Sob o sol forte e com as costas curvadas pela sacola que carrega, o menino caminha o melhor que pode até outro poço próximo e continua seu trabalho.
As piores condições
Martín, que vive em El Perú, uma aldeia em El Callao, nunca foi à escola. Apenas seu primo de 9 nos tem acesso a educação, “porque sua mãe o obriga”.
“Prefiro tirar ouro a ter que ir à escola. Meu pai disse que o dinheiro está no trabalho”, afirma ele, contando que, com o que recebe na mina, consegue comprar sapatos e roupas.
A maioria das crianças afirma que seu sonho é se tornar um mineiro.
Carlos Trapani, coordenador-geral da Cecodap, ONG que defende os direitos de crianças e adolescentes, afirma que o trabalho infantil nas minas ocorre sob “as piores condições”.
“Eles normalizaram condições em que as crianças estão evidentemente em risco, não só de acidentes, doenças endêmicas, mas também vulneráveis a outros tipos de violência, como a exploração e a agressão sexual”, afirmou o autor do relatório que denuncia as vulnerabilidades a que estas crianças e adolescentes estão expostos.
Segundo o núcleo da Universidade Católica privada Andrés Bello (UCAB) nesta região, mil crianças trabalham nas minas.
“É uma questão de sobrevivência […]. O ambiente familiar se concentra não em incentivar os estudos, a profissionalização dos filhos, mas em sobreviver”, disse à AFP a coordenadora do Centro de Direitos Humanos da UCAB Guiana, Eumelis Moya.

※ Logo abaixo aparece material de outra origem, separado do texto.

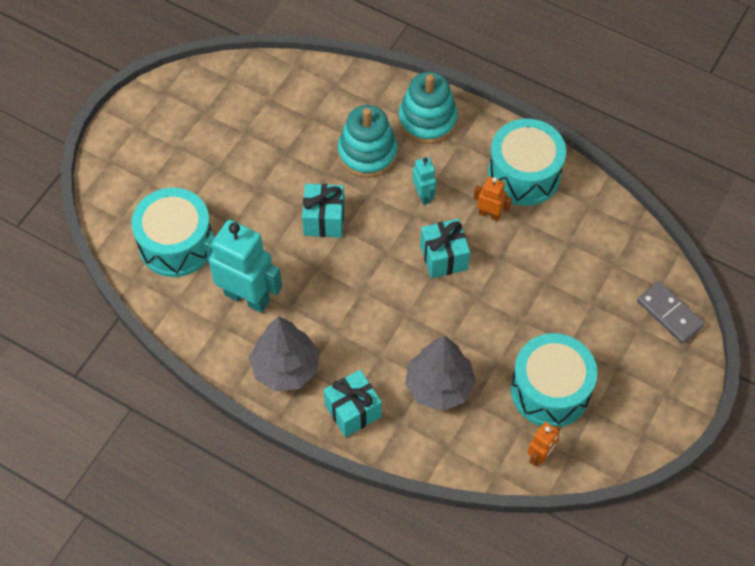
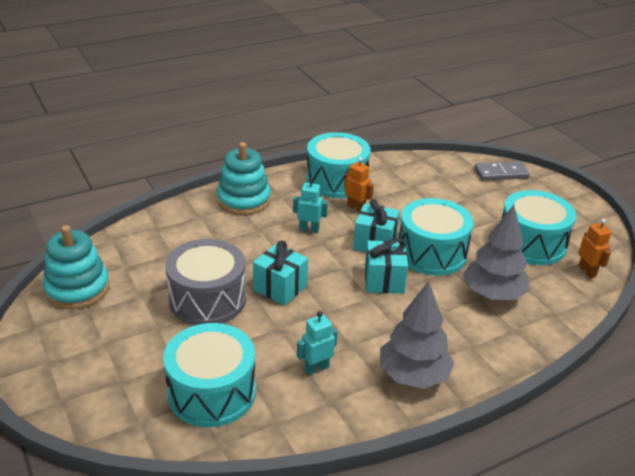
camera: 60 degrees left, 25 degrees down
(247, 297) = (316, 368): turquoise robot -> turquoise robot, size x0.49
(272, 178) = (207, 299): none -> grey drum
(353, 411) = (486, 352): turquoise gift -> turquoise gift (384, 280)
(367, 153) = (240, 239): turquoise stacking toy -> turquoise stacking toy (77, 289)
(464, 310) = (431, 253): none -> turquoise drum
(490, 214) = (356, 208): orange robot -> orange robot turned 75 degrees clockwise

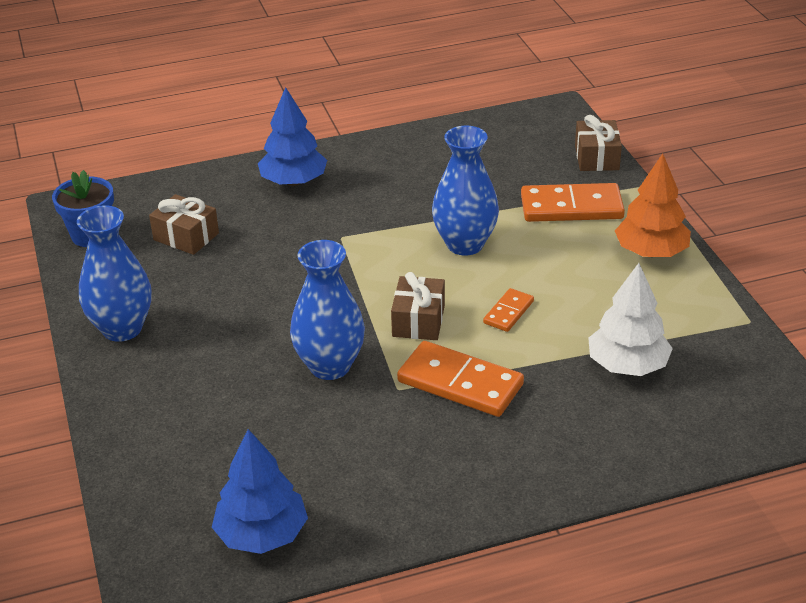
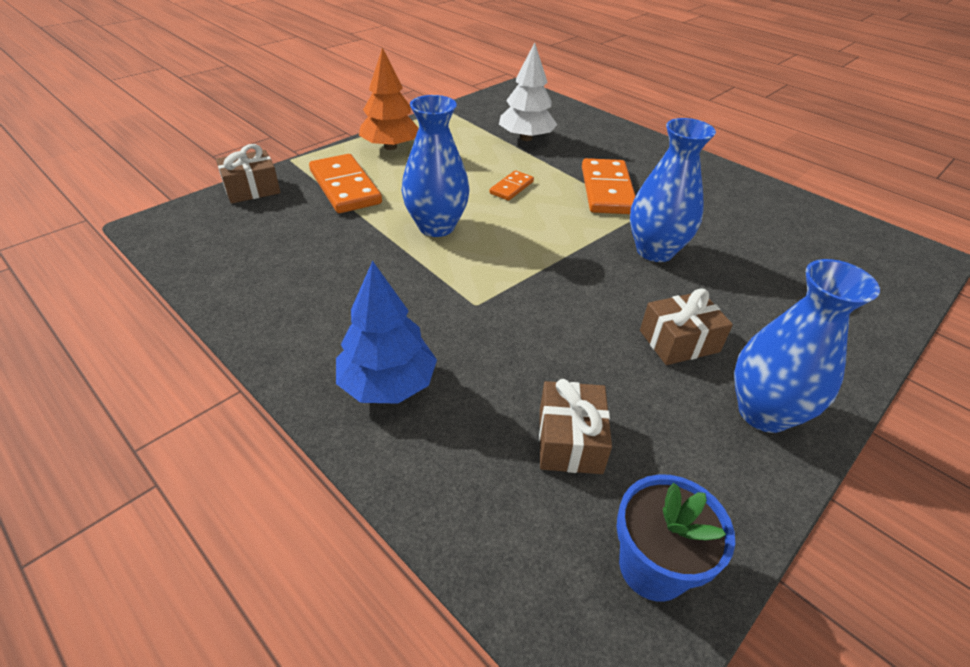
camera: 120 degrees left, 5 degrees up
(262, 534) = (828, 228): blue tree -> none
(418, 321) = (559, 224): brown gift -> brown gift (679, 341)
(508, 312) = (511, 187): orange domino -> orange domino turned 60 degrees counterclockwise

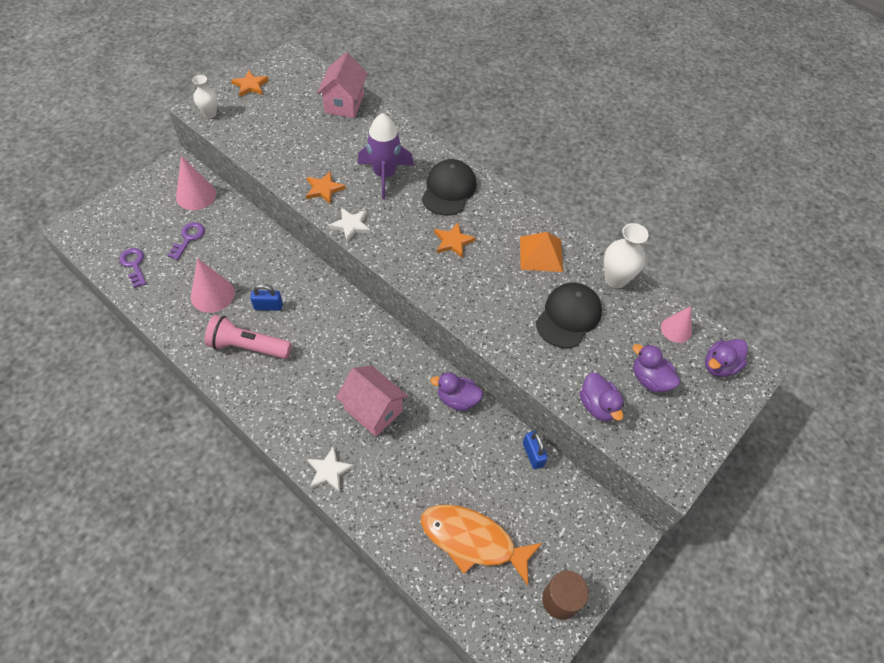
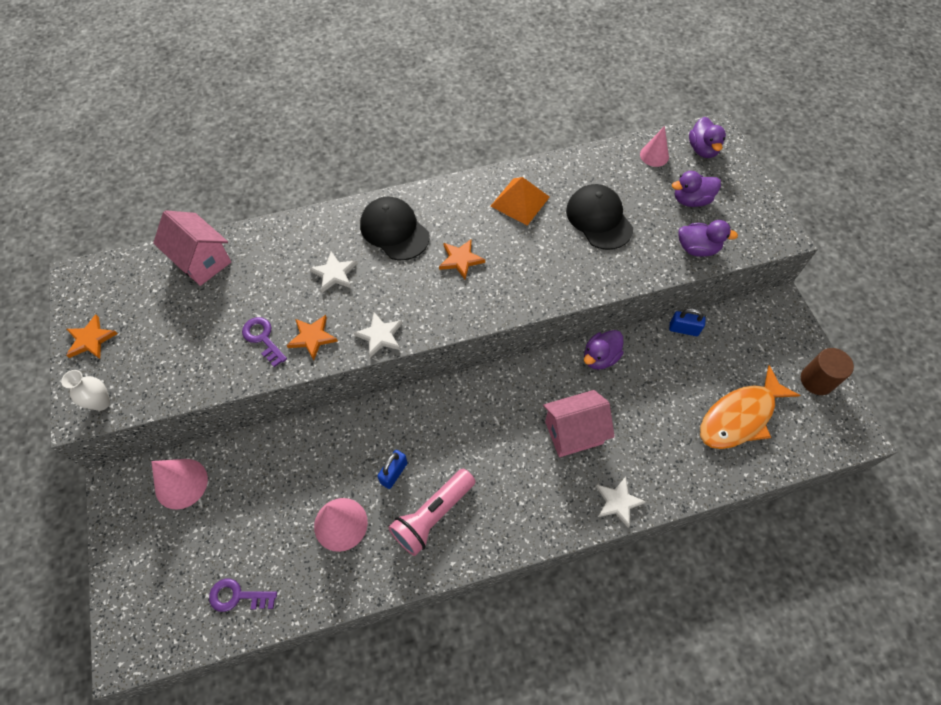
camera: 55 degrees left, 5 degrees up
(188, 238) = (241, 518): purple key -> purple key (263, 338)
(385, 175) = (334, 274): purple rocket -> white star
(615, 279) = (581, 165): white vase -> none

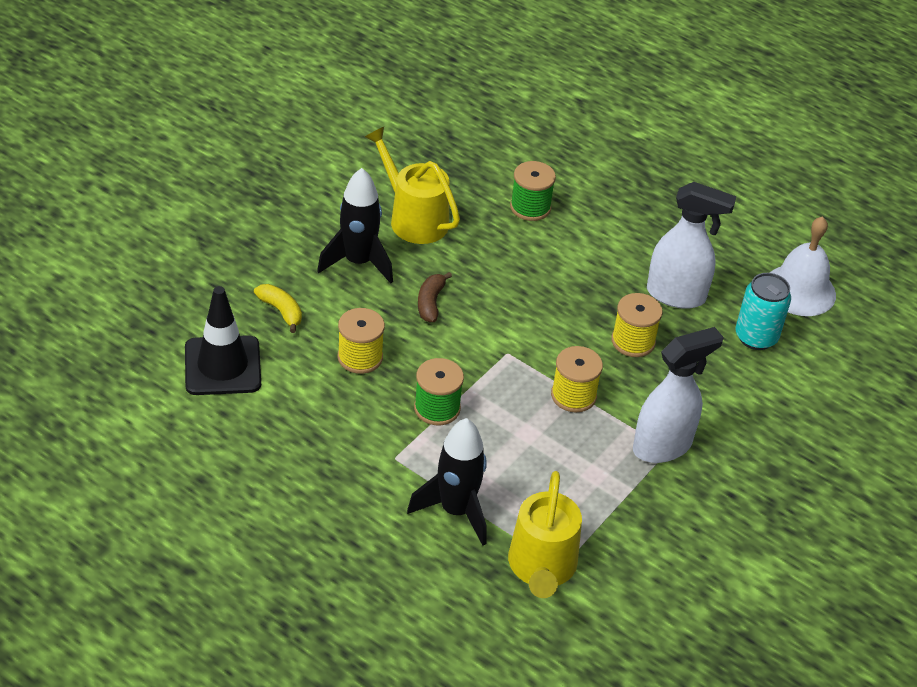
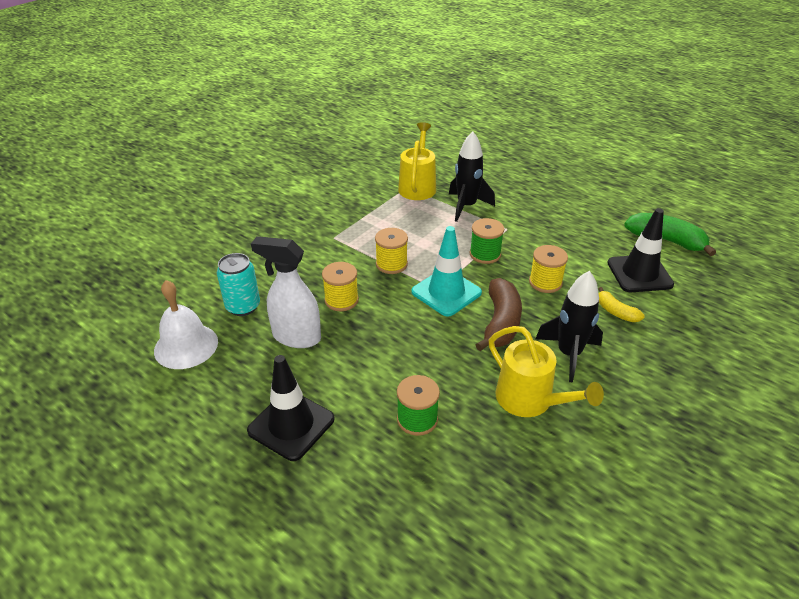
camera: 175 degrees left, 5 degrees down
(151, 425) = (666, 240): none -> green banana
(430, 303) = (500, 322): brown banana -> brown banana, size x1.80
(496, 347) = (446, 292): none -> turquoise traffic cone
(654, 208) = (291, 425): none -> black traffic cone
(662, 446) = (336, 239): white spray bottle -> none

Ativistas e ambientalistas denunciam um ecocídio pela exploração mineira no sul da Venezuela, além da presença de traficantes de drogas, guerrilheiros e paramilitares.
“Fiquei assustado, quando começaram os tiroteios, e houve mortes. Estou trabalhando, e coisas assim acontecem”, diz Gustavo, 11.
As autoridades relataram a destruição de uma série de acampamentos ilegais, sobretudo, no Parque Nacional Yapacana, no estado do Amazonas, onde duas pessoas morreram na semana passada em um confronto entre garimpeiros ilegais e o Exército.
Migrar para a mina
Gustavo varre o chão de uma loja de bebidas em El Perú. Enche três baldes e vai para o rio com os três irmãos, de 8, 11 e 13 anos, para tentar achar ouro.
Como tudo na cidade é pago neste metal precioso, ele espera que os dias de festa tenham deixado resíduos no chão.
“No outro dia, peguei um grama (equivalente a US$ 50, ou R$ 243, na cotação atual), conta ele, que trabalha na mina desde os seis anos e que também não vai à escola.
“Dou esse dinheiro à minha mãe para que compre comida, e algumas vezes ela compra alguma coisa para nós”, completa.
Trapani lamenta que “alunos e professores” tenham “migrado para a mina” diante da aguda crise econômica no país.
A pandemia agravou ainda mais este cenário.
A mãe de Gustavo, que tem 28 anos e é mineira desde os 12, explica que foi neste contexto de crise que seus filhos abandonaram a escola.
“Quando começaram as aulas, eles estavam rebeldes, não queriam ir e não foram mais”, contou, torcendo para que eles retomem seus estudos.